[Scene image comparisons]
* * * * * * * * *

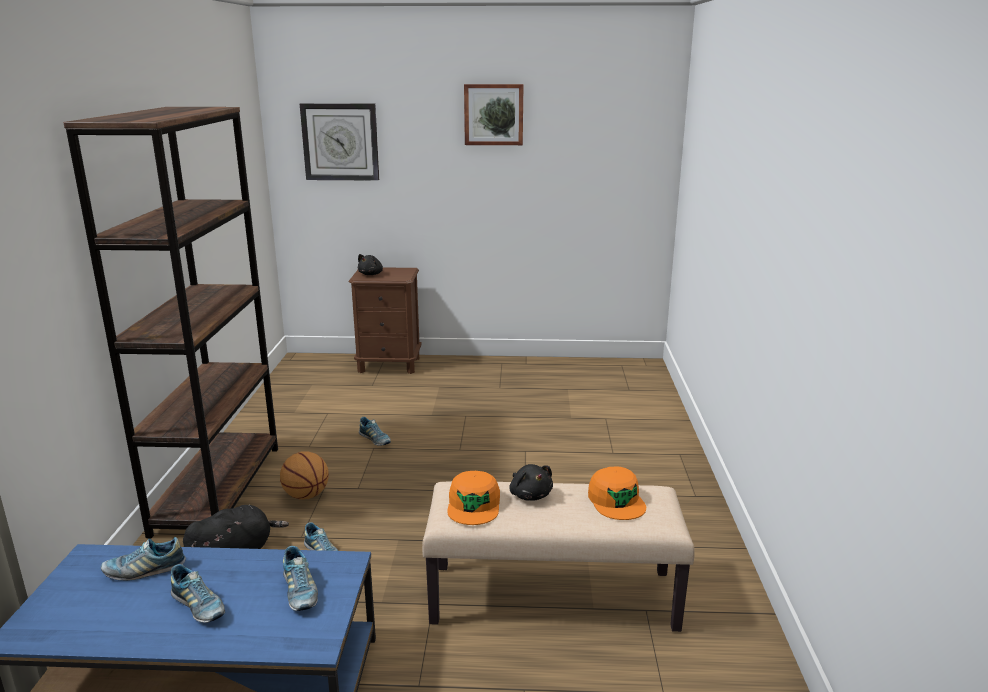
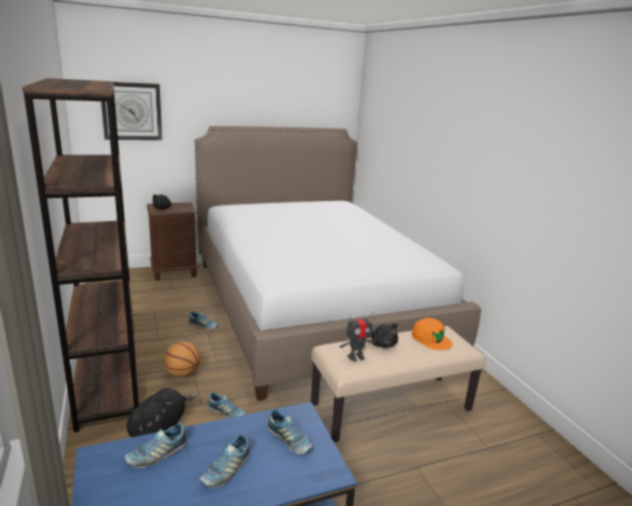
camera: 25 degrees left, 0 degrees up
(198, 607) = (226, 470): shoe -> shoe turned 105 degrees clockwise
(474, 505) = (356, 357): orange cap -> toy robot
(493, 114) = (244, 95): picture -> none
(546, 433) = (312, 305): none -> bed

* * * * * * * * *

**WORK TO BE COMPLETED**
Copy every record character for character. Skip the pictures.

**OUTPUT**
camera: 25 degrees left, 0 degrees up
(198, 607) = (226, 470): shoe -> shoe turned 105 degrees clockwise
(474, 505) = (356, 357): orange cap -> toy robot
(493, 114) = (244, 95): picture -> none
(546, 433) = (312, 305): none -> bed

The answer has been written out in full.